The annals of history are filled with many celebrity criminals. Most celebrity criminals attained their fame after being caught and have only been able to enjoy their status from behind bars. But this is not always the case. One of the most bizarre criminal cases in history involved a Japanese man named Issei Sagawa, who brutally murdered and cannibalized a woman. Although his crime is certainly shocking, what makes this case even more shocking is the fact that he was actually released from confinement and got to enjoy fame (or infamy) from it as a free man.

Issei Sagawa was never quite right in the head.

Sagawa was born a premature baby in Kobe, Japan in 1949 to a family of means and connections. From an early age, Sagawa knew that he wasn’t like the other kids. When he was in the first grade, Sagawa began seeing the other kids not simply as other children, but as food! To him, the urge to commit cannibalism was/is quite natural as he said in interview:

“I can’t fathom why everyone doesn’t feel this urge to eat, to consume, other people.”

For Sagawa, cannibalism and sexuality were intertwined and part of a fetish he continually fed internally, although he didn’t act on it in real life. To satisfy his twisted sexual desires, Sagawa sexually assaulted his family’s dog and then attacked a German woman with the intent to eat her. Although he was caught before he could kill the woman, the failure taught Sagawa how to commit a crime and allowed him to establish an M.O.

At four feet nine inches, Sagawa was very short (even for a Japanese person) and not particularly good looking.

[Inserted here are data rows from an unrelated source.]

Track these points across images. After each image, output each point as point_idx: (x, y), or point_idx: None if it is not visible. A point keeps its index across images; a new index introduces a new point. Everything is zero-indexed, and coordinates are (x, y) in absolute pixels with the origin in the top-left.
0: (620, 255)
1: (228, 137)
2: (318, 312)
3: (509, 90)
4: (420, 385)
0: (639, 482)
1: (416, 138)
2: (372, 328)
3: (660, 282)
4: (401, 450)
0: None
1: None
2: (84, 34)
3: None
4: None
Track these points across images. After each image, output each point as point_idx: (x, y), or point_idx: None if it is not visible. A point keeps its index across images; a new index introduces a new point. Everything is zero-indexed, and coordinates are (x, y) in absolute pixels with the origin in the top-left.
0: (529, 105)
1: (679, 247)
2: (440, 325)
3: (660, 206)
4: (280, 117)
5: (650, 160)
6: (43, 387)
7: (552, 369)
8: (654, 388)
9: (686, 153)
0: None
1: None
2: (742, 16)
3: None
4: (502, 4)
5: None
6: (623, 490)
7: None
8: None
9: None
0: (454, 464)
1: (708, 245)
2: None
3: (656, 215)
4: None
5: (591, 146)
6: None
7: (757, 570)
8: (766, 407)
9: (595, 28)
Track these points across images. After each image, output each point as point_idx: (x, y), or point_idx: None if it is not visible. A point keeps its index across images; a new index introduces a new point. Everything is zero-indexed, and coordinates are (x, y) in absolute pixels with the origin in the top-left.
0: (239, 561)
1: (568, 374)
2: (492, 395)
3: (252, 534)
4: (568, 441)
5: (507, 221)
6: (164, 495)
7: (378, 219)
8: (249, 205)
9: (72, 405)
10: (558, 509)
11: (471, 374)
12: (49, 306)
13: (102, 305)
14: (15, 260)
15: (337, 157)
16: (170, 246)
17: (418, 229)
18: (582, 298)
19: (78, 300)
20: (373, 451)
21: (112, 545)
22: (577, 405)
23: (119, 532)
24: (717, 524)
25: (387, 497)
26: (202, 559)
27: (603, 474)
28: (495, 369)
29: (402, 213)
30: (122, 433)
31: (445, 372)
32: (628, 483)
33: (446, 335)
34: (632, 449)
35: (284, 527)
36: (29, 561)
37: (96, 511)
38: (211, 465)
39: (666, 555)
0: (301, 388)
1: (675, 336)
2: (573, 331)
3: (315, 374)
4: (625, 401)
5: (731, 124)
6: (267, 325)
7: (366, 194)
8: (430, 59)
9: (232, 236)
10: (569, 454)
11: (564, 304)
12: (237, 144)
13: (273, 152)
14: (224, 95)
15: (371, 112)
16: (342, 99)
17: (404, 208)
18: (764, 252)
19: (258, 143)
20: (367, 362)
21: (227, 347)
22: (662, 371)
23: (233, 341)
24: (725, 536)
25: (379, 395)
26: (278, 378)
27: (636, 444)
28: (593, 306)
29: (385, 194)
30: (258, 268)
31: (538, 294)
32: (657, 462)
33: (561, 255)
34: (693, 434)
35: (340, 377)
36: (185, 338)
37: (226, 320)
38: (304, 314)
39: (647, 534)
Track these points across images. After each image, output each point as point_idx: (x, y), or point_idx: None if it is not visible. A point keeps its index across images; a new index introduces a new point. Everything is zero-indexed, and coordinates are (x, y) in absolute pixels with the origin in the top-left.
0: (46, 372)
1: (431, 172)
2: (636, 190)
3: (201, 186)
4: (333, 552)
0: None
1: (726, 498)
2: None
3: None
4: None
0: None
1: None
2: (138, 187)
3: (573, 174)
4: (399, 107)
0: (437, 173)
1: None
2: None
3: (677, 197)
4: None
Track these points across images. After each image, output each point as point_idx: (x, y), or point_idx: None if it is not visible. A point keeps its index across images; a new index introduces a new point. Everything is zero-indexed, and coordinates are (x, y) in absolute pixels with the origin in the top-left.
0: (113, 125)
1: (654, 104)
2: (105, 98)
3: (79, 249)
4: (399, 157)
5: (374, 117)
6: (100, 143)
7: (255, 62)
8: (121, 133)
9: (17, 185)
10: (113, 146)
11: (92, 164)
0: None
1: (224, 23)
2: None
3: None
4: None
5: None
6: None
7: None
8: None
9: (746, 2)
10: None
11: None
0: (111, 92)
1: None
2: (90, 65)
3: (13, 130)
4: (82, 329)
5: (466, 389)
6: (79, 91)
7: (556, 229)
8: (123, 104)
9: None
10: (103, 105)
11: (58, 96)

His physical qualities were always a source of pain for him and they are what drove him to strike out at society. He was particularly attracted to tall, good looking women and he wanted to gain those qualities through cannibalism.

Sagawa continued to put up a good public front and was able to secure a spot as a doctoral candidate in poetry at Paris’ Sorbonne University in 1977.

The first couple of years went well for Sagawa, but in June of 1981, he couldn’t wait anymore.

He had to eat someone.

He chose fellow student Renée Hartevelt as his victim. Hartevelt was everything Sagawa was looking for and everything he wasn’t: tall, attractive, and sure of herself. Sagawa invited Hartevelt to his apartment for dinner and to study. As the night progressed and the pair had a few drinks, the would-be cannibal jumped into action. He pulled out a hunting rifle from his secret spot and prepared to shoot her from behind but froze at the moment of truth.

“[It] made me even more hysterical and I knew that I simply had to kill her,” he later said about failing to murder his classmate.

Sagawa then invited Hartevelt over on the evening of June 11, 1981. Being familiar with the seemingly polite and gentlemanly Japanese student, she readily accepted.

This time Sagawa didn’t freeze.

He shot Hartevelt from behind, almost immediately raped her corpse, and then proceeded to slice pieces of flesh from her buttocks and other parts of her body. He continued to feast on Hartevelt for several days and was finally caught when he attempted to throw her remains in a lake. Sagawa confessed to murdering Hartevelt and cannibalizing her body. The only question now should have been not if he would go to prison, but how long he’d spend there.

But justice has a strange way of working in some nations.

The judge found Sagawa legally insane and therefore not liable for the crime under French law. He spent short time in a mental institution and was deported to Japan where many believed he would spend the rest of his life in a mental hospital. But since he hadn’t been convicted of any crime in France, there was little that could be done to Sagawa under Japanese law.

He simply signed himself out of the hospital and walked into Japanese society a free man.

The case caused just as much of a stir in Japan as it did in France, and most Japanese were sickened by Sagawa’s attack. But Japanese culture is such that following societal laws is perceived as a virtue and there is a high degree of trust, so the cannibal’s life was never seriously threatened by vigilantes. He was free to live openly, gave plenty of interviews, wrote some columns, and even did a little acting.

As the 2000s came though, Issei Sagawa’s celebrity status began to wane considerably. A young or even middle-aged cannibal might be interesting, or even sexy to some, but an elderly cannibal is just plain creepy. He now lives on public assistance, but still gives interviews to those willing to listen. And according to a 2017 interview he gave, his cannibalistic impulses continue to be strong in his old age.

“The desire to eat people becomes so intense around June when women start wearing less and showing more skin,” Sagawa said. “Just today, I saw a girl with a really nice derrière on my way to the train station. When I see things like that, I think about wanting to eat someone again before I die.”

Hopefully for the women of Japan, he’s too old to pull off another attack.